### What this task involves:
Quote verbatim the lines of the material starting at the line containing "Join Our Team" and ending at the line containing "unparalleled career growth and", both lines included.

### Material provided:
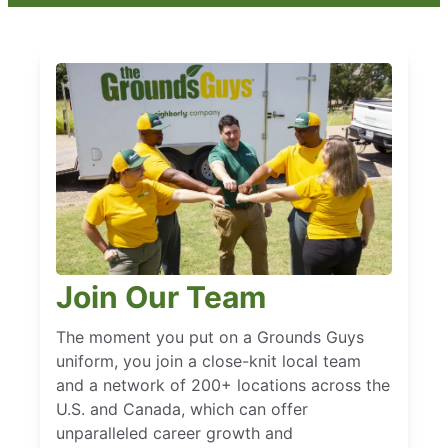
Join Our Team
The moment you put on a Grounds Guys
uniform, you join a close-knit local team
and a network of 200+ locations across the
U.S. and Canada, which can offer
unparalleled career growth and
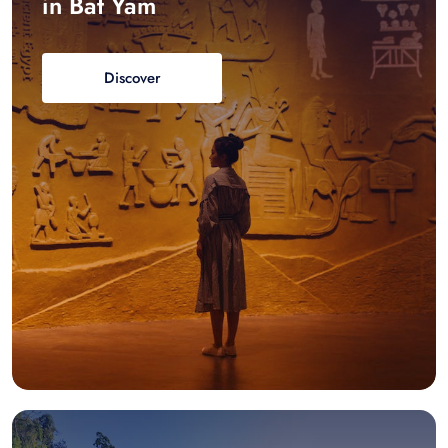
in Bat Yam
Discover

* * *

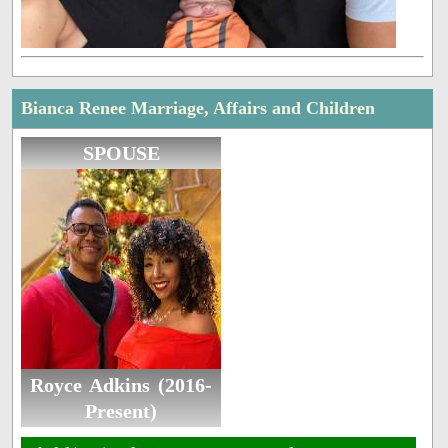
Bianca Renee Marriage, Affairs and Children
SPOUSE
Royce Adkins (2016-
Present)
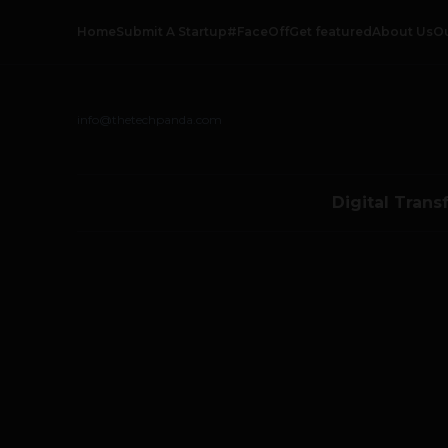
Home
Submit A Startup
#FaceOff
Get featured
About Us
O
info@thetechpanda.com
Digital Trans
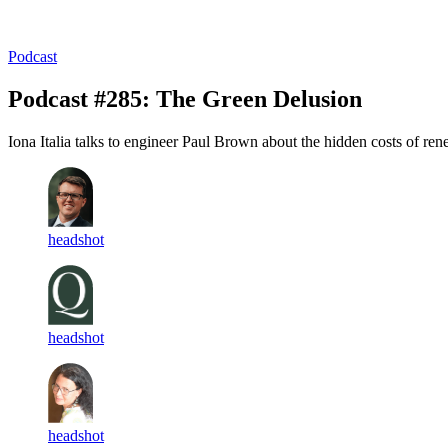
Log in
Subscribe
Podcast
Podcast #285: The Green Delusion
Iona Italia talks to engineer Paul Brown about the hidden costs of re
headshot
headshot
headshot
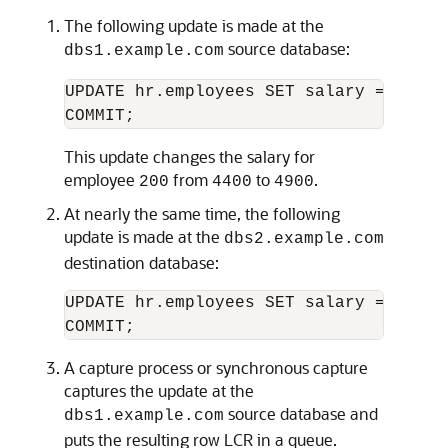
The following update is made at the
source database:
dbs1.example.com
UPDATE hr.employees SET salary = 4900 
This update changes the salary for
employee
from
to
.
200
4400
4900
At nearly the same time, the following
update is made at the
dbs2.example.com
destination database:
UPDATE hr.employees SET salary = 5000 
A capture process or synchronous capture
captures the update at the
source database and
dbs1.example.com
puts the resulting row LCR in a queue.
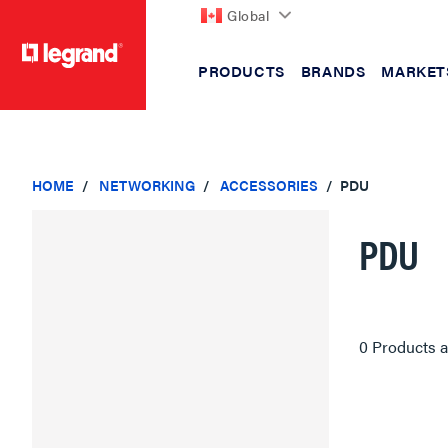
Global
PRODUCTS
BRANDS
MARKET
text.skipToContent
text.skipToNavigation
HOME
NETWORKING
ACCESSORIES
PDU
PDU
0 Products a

* * *

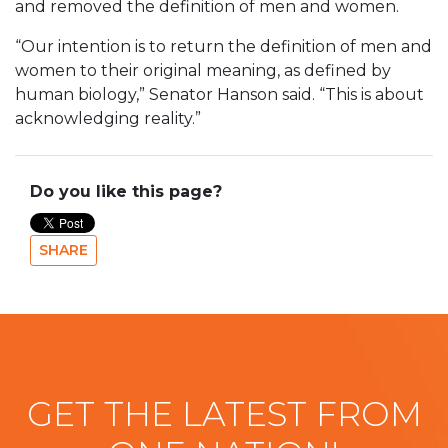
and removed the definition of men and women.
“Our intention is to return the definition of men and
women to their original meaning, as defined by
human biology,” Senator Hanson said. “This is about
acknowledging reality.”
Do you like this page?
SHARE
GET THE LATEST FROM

### The completed task:
Join Our Team
The moment you put on a Grounds Guys
uniform, you join a close-knit local team
and a network of 200+ locations across the
U.S. and Canada, which can offer
unparalleled career growth and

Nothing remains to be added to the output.